Under sterile condition a right antero-lateral thoracotomy on the fifth intercostal space was made, pleura was entered, lungs gently retracted and pericardium opened longitudinally. The apex of the heart was exposed easy in its inferolateral aspect. LAD exposure requires a gentle displacement of the heart toward the surgeon achieved by a sponge introduced into the pericardial sac. LAD was identified in its middle portion, freed from the satellite vein and ligated after the emission of the second diagonal branch on a teflon felt with a 6–0 non adsorbable suture ( Fig. 1 A ). The extension of the AMI was evaluated with methylene blue infusion in the ascending aorta with a short period of aortic clamping ( Fig. 1 B). Pericardium was then approximated and the chest closed in layers. A second evaluation of CO was made after chest closure, then the Swann-Ganz was pulled out and neck incision closed. During the procedure animals received Mg infusion started at the opening of the chest and continued during all the procedure as well lidocaine (2 mg/min/kg). Lidocaine infusion rate is increased in case of severe ventricular arrhythmias and or ventricular fibrillation.
At the end of surgical procedure furosemide 25 mg, antibiotics and pain medications were given, chest tube removed, and animals allowed to breathe spontaneously. Antibiotics and pain medications were continued for the next 2 days. Blood samples for myocardial specific enzymes (CK-Mb, troponin and myoglobin) were taken and measured in established time interval after AMI ( Table 1 ).

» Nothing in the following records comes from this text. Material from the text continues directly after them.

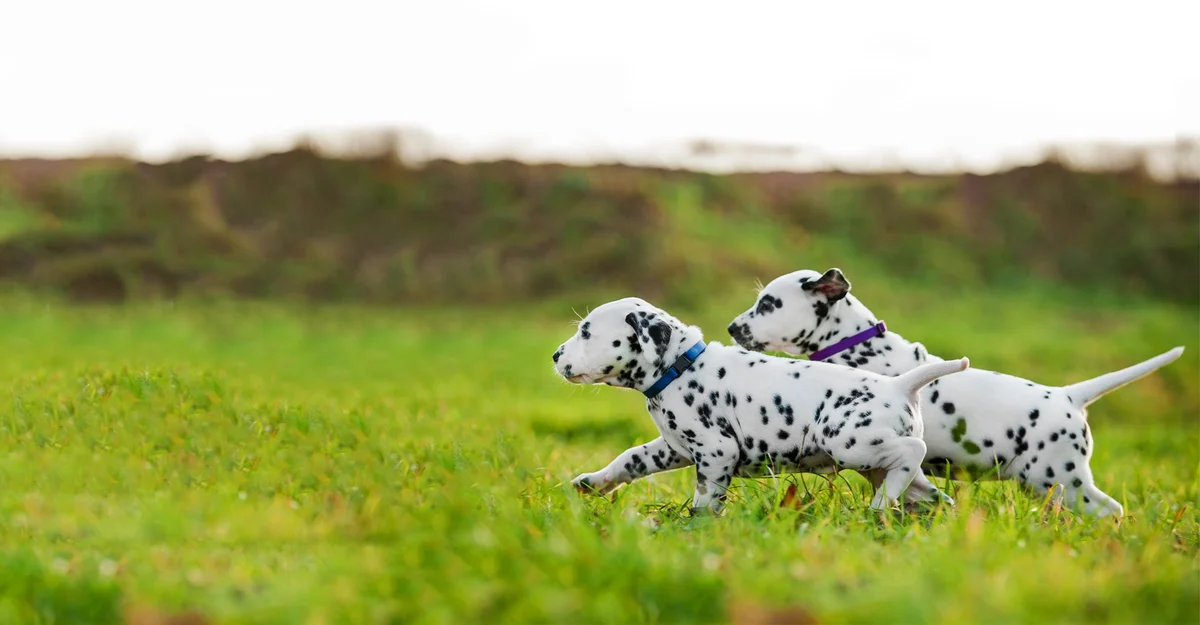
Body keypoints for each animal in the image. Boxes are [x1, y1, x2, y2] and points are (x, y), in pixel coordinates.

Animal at [552, 297, 971, 515]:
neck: (681, 366)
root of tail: (901, 385)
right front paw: (592, 483)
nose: (556, 355)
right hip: (880, 465)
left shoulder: (716, 451)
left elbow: (705, 498)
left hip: (850, 443)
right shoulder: (672, 448)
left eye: (586, 332)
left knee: (913, 450)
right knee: (927, 488)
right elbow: (629, 458)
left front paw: (695, 527)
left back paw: (881, 505)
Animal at [727, 268, 1184, 517]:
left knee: (1111, 510)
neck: (857, 347)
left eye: (768, 304)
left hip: (1061, 478)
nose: (732, 328)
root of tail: (1068, 396)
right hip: (1048, 485)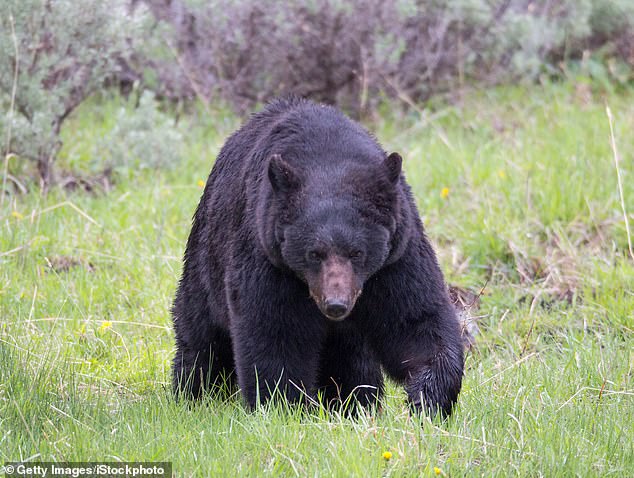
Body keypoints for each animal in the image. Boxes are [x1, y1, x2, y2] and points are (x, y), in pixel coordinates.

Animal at [170, 96, 462, 414]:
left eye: (357, 252)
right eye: (314, 253)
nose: (336, 304)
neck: (328, 158)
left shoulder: (396, 257)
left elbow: (415, 319)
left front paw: (428, 397)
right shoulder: (268, 257)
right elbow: (274, 331)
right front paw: (283, 405)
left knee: (353, 360)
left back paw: (355, 402)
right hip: (206, 259)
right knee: (201, 337)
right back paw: (195, 393)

| Group I | Baseline | 4 h | 8 h | 12 h | 1 week | 24 h post cardiomyoplasty |
|---|---|---|---|---|---|---|
| Troponin I (μg/l) | 0.06 ± 0.052 | 15.1 ± 10.2 | 36.6 ± 15.6 | 44.8 ± 17.4 | 0.36 ± 0.01 | 0.442 ± 0.085 |
| CK-MB (ng/ml) | 0.03 ± 0.01 | 0.072 ± 0.012 | 0.19 ± 0.058 | 0.26 ± 0.09 | 0.08 ± 0.015 | 0.068 ± 0.013 |
| Myoglobin (ng/ml) | 33.5 ± 20 | 696 ± 345 | 580 ± 314 | 422 ± 213 | 40 ± 21 | 36 ± 15 |
| Control Group | Baseline | 4 h | 8 h | 12 h | 1 week | At time of CCM in Group I |
|---|---|---|---|---|---|---|
| Troponin I (μg/l) | 0.04 ± 0.01 | 13.4 ± 7.5 | 39 ± 17 | 47 ± 21 | 0.3 ± 0.012 | 0.12 ± 0.05 |
| CK-MB (ng/ml) | 0.026 ± 0.01 | 0.066 ± 0.01 | 0.24 ± 0.04 | 0.28 ± 0.02 | 0.073 ± 0.02 | 0.055 ± 0.017 |
| Myoglobin (ng/ml) | 31 ± 12 | 678 ± 331 | 601 ± 355 | 445 ± 254 | 38 ± 19 | 33 ± 18 |
2.1.2
Phase 2: Follow-up after AMI
After 1 month all survivors underwent on light sedation to a transthoracic echo and to a second myocardial perfusion evaluation by a 99 mTc MIBI gated scintigraphy.
2.1.3
Phase 3: CCM (only the study group)
Few days after the control exams, the animals on general anesthesia and orotracheal intubation, monitored for EKG and arterial blood pressure detected percutaneously from the femoral artery underwent, sternotomy; pericardium was opened freeing the adhesions. Pericardium was suspended and a purse string was employed on the superior vena cava: a Swann–Ganz catheter was advanced on the pulmonary artery and pressures and CO were evaluated. The same catheter was then withdraw from the pulmonary artery and advanced through the CS to the anterior descending vein, parallel to the omonimous artery ( Fig. 2 A ).